The RCD, set up for the benefit of large scale manufacturers, effectively overthrew the existing, 150 year old, Democratic Open System by Yachtsmen for Yachtsmen in overseeing Design/Safety/Construction.

Who am I?

I have been described in recent years in Yacht Magazines as a 'Living Legend'. Fifty years ago I was a pioneer ocean sailor, pioneering the Pacific Double Canoe craft of history into the modern yacht catamaran. For nearly 50 years I have been a designer of catamarans, having sold at least 9000 designs. I have been a writer in yacht magazines since 1956. From the late 70s to the early 90s I served on the RYA (Royal Yachting Association) Cruising Committee leaving it in 1992 for a sailing voyage around the world. Politically I am a member of Britain's Liberal Democrat party, the pro- European party in Britain.

So why raise the subject of the RCD now?

I am now in a position where I have several boat building yards building my designs. Though some of these yards are outside Europe, the boats they build are being imported into Europe and therefore have to comply with the RCD.
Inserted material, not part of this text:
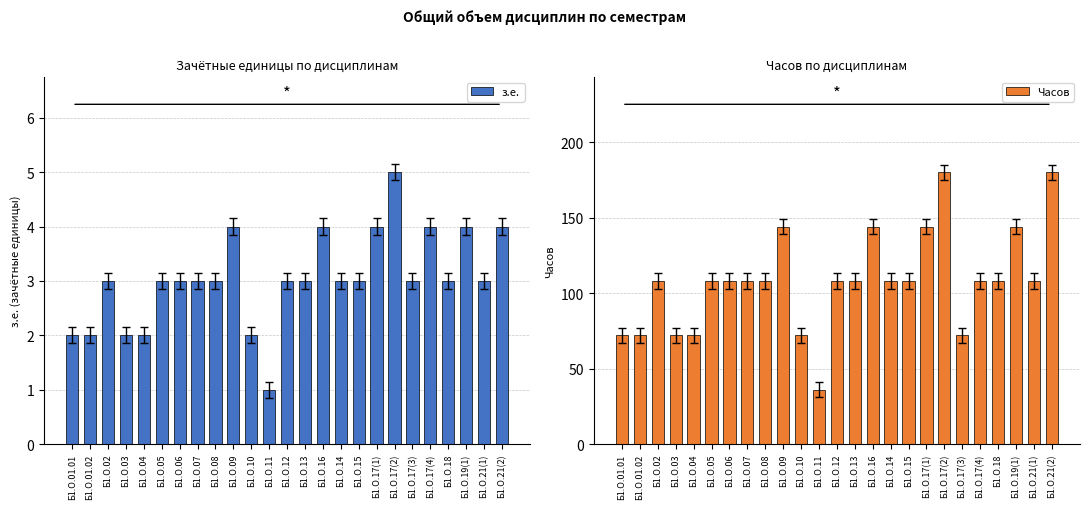

Reading left to right, what are all the values shown in this chart?

з.е.: 2	2	3	2	2	3	3	3	3	4	2	1	3	3	4	3	3	4	5	3	4	3	4	3	4
Часов: 72	72	108	72	72	108	108	108	108	144	72	36	108	108	144	108	108	144	180	72	108	108	144	108	180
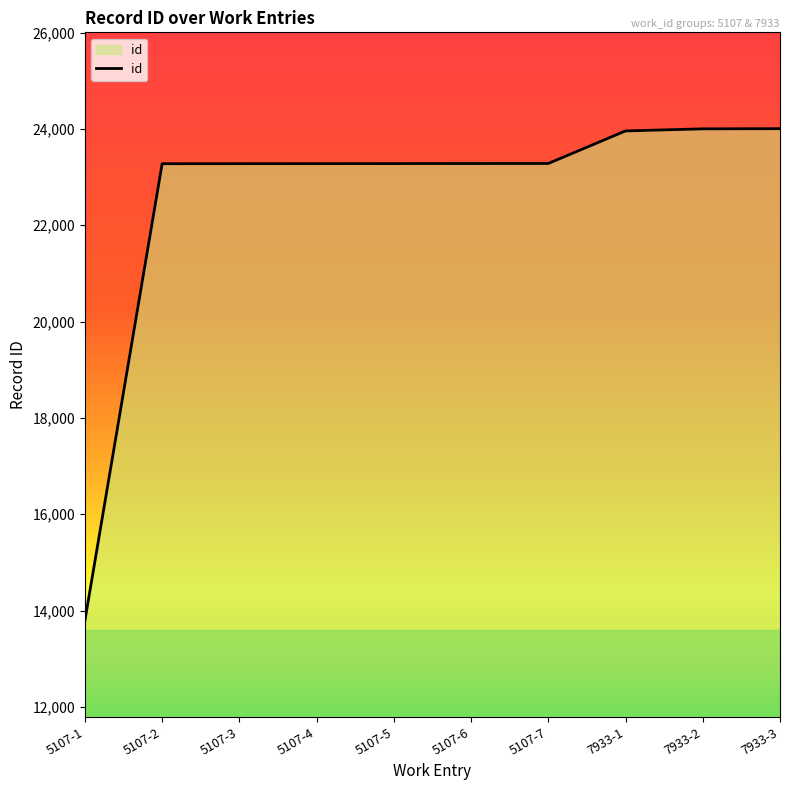

Read the value at 5107-6.

23282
A year ago we found that one of the regulations imposed was unsuitable and in our view dangerous for our designs. We sent in a 'proposal' to have an alternative interpretation of the rules applied to our designs (Escape Hatch Proposal). Such is the burocratic machine, that it took ten months to get a hearing on this subject. We had to write numerous letters asking for action, while our builders were agitating for an answer, but up against a faceless bureaucratic body, we found it hard to know where to lodge our complaints.

What our experience does demonstrate is how the RCD has become, as forecast in 1998, a restrictive, expensive, bureaucratic, time wasting body, of benefit only to a few large-scale industrial boat builders.

My own seemingly minor problem gives an insight into a major European Democratic problem. Who controls the present and future Europe? Is the future to be a People's Democracy as was the British world of yachting before the RCD, or is it going to be controlled by secret untouchable committees in a type of world first described by Kafka?